Right - we need to fix that but that is separate issue. It escapes the clojurebridge context somehow and isn't reported.

behrica commented 2 years ago

yes... it seems so.

behrica commented 2 years ago

Ok, my training works now with small model and liittle data, I will redo with large model and full data.

behrica commented 2 years ago

I can confirm the stability for larger data as well.

behrica commented 2 years ago

I adapted the code here: https://github.com/behrica/libpython-clj-219

to use "embed" and it runs indeed stable. 0 / 100 failures

I will repeat it with more data and larger model, but it looks promising already.

behrica commented 2 years ago

I opened 2 issues in clojurebridge, which should improve the experience of using "embedded libpython-clj with manual GIL management" https://github.com/behrica/clojurebridge/issues/4 https://github.com/behrica/clojurebridge/issues/2

behrica commented 2 years ago

But we should have as well more documentation on it.
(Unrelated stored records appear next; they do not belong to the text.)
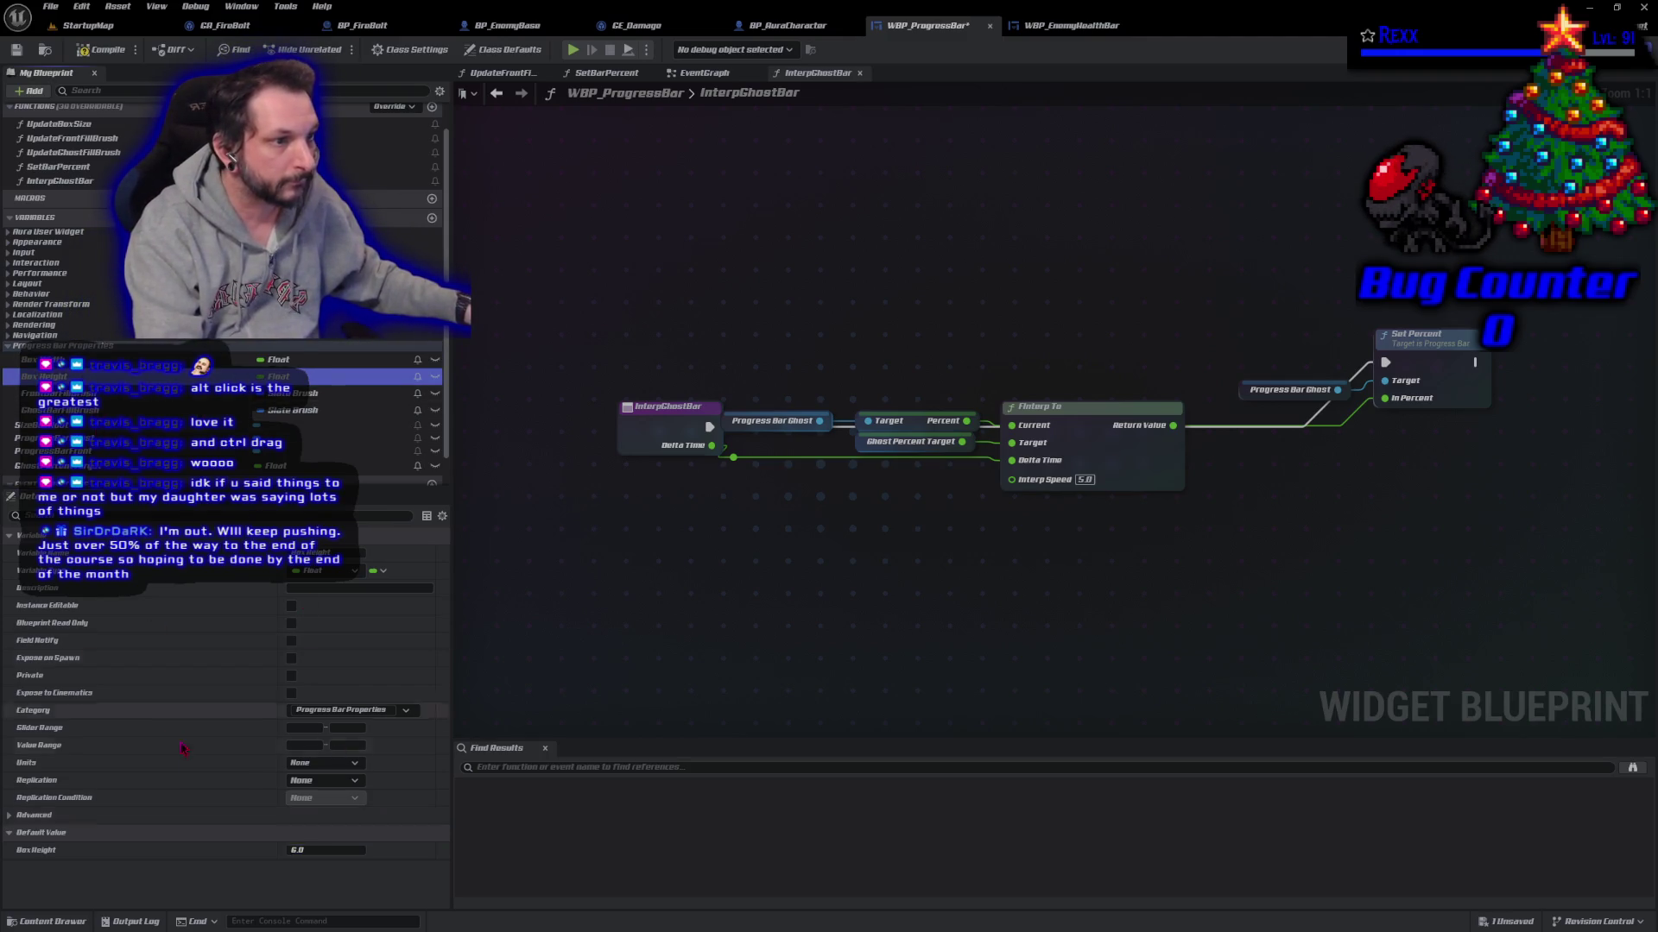
pyautogui.click(310, 850)
pyautogui.write('8.0')
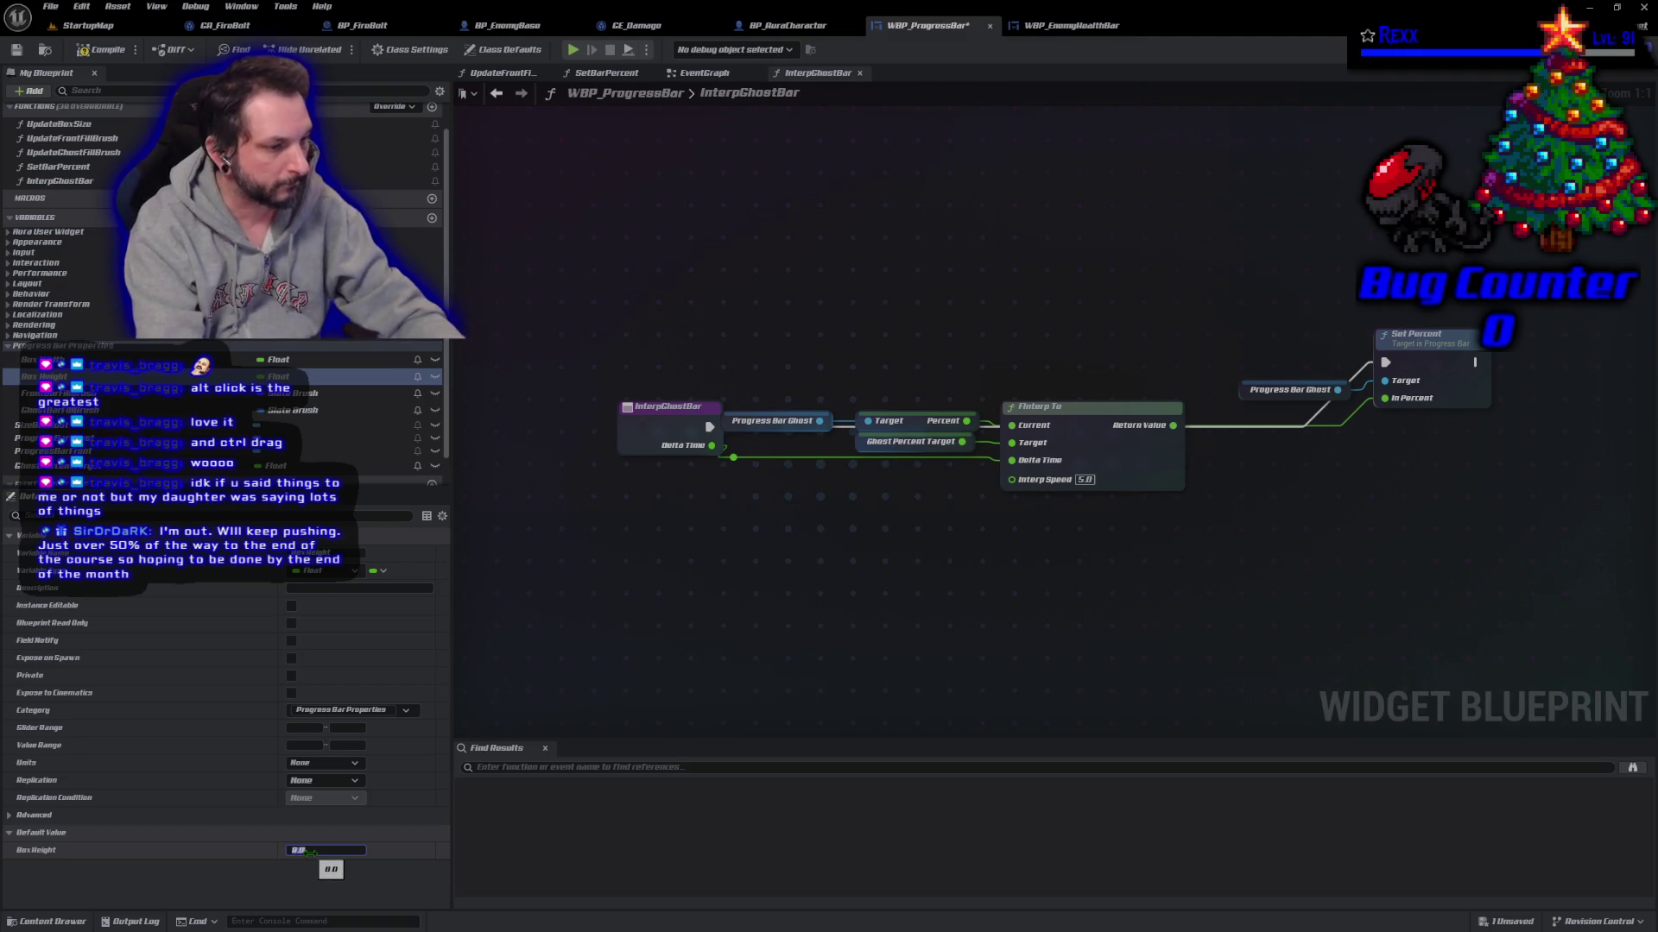
pyautogui.press('Return')
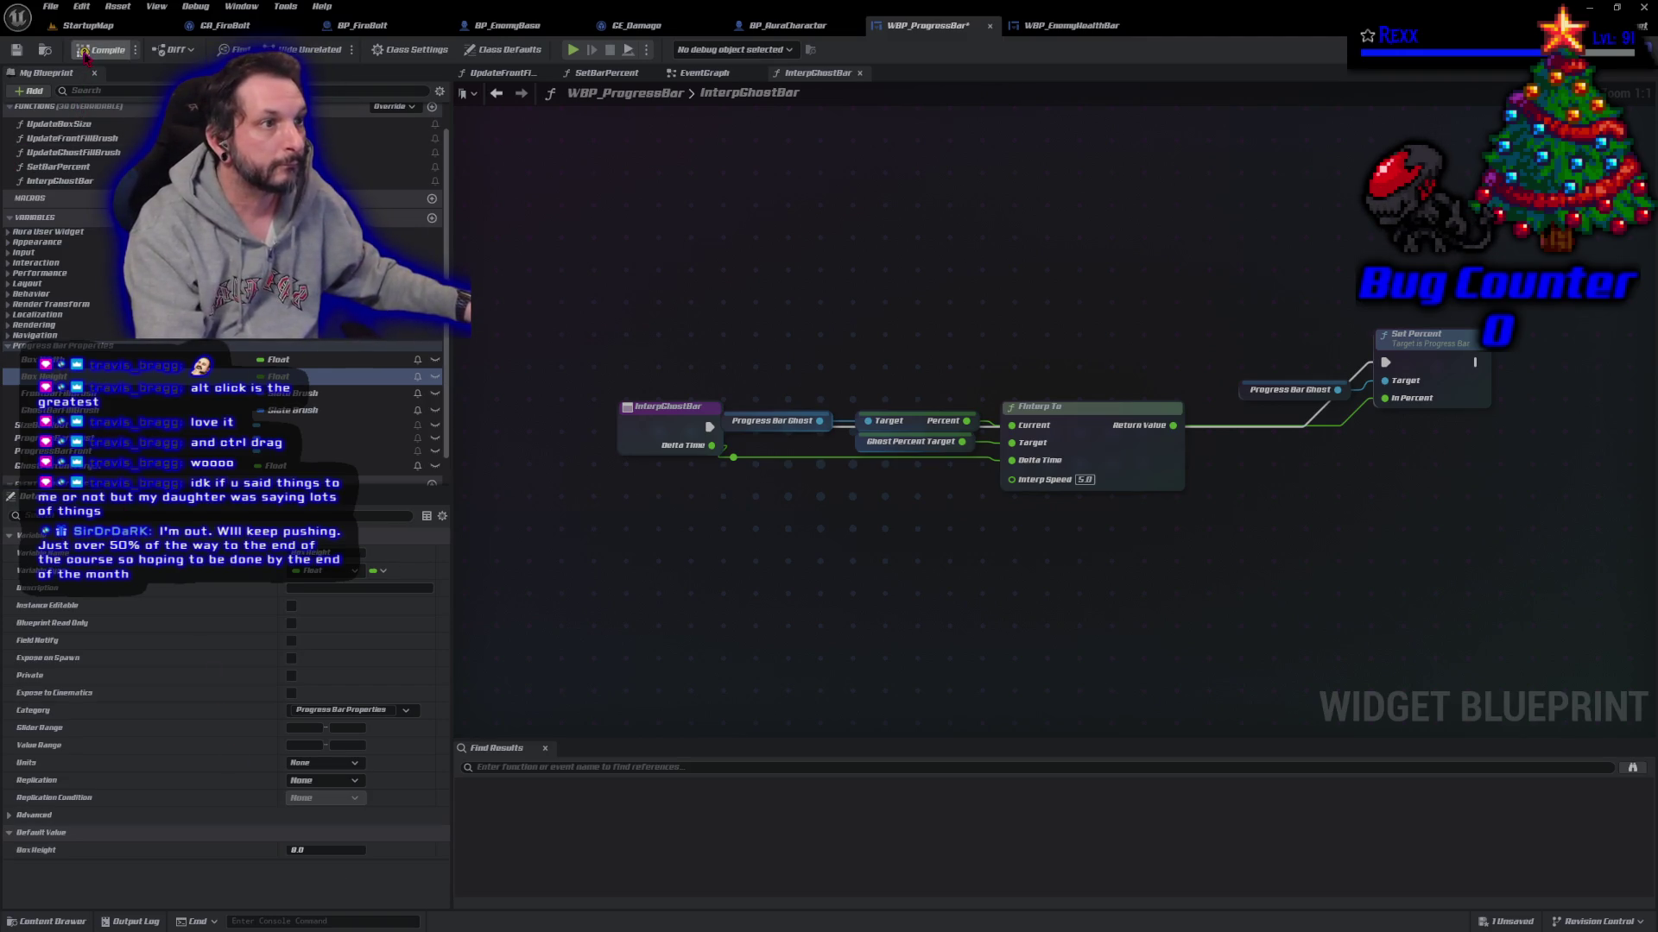
pyautogui.press('ctrl+s')
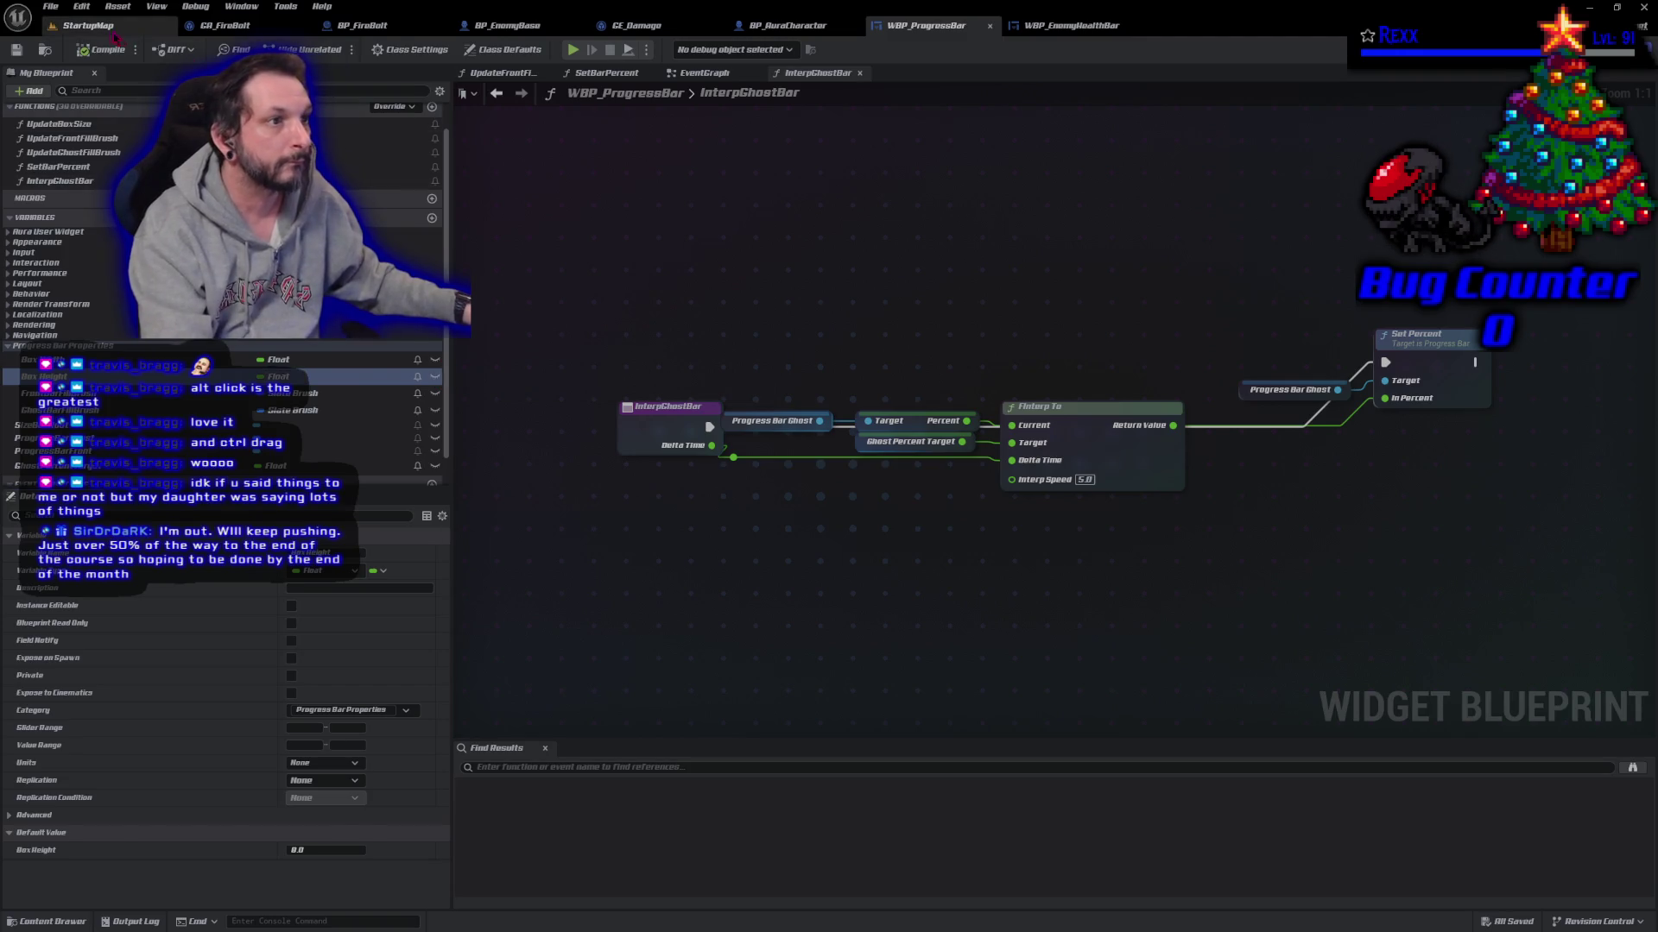
# Step: Playtest StartupMap by attacking a goblin to check its health bar
pyautogui.click(87, 26)
pyautogui.click(327, 50)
The current docu of embedded focuses as well to the "repl" scenario (wile I run a clj file), and does not mention "manual GIL" neither. And it is not very clear, that manual GIL management is as well usable without the Java API for libpython-clj.

behrica commented 2 years ago

The issue is solved. :smile: Doing these 3 things:

  1. Embedded
  2. manual GIL
  3. configure simpletransformers for "singlecore"

maks the training run rock solid using libpython-clj.

100 / 100 non-trivial trainings worked (taking a couple of hours on a Tesla GPU)

cnuernber commented 2 years ago

I hesitate to ask this but given 1,2 is 3 necessary?

behrica commented 2 years ago

I am not 100%, if it is needed. I will test it. I just saw comments that multiprocessing makes issue even in certain python environments, for example running on Colab and resulting in "hanging".

behrica commented 2 years ago

I think 3) is not needed. My tests failed 2 / 100.

with / without 3) the same.

I will consider it stable at this point in time, probably pure python has the same error rate... Maybe I write a python equivalent one day.

We should just properly document the correct usage of embedded and manual GIL together.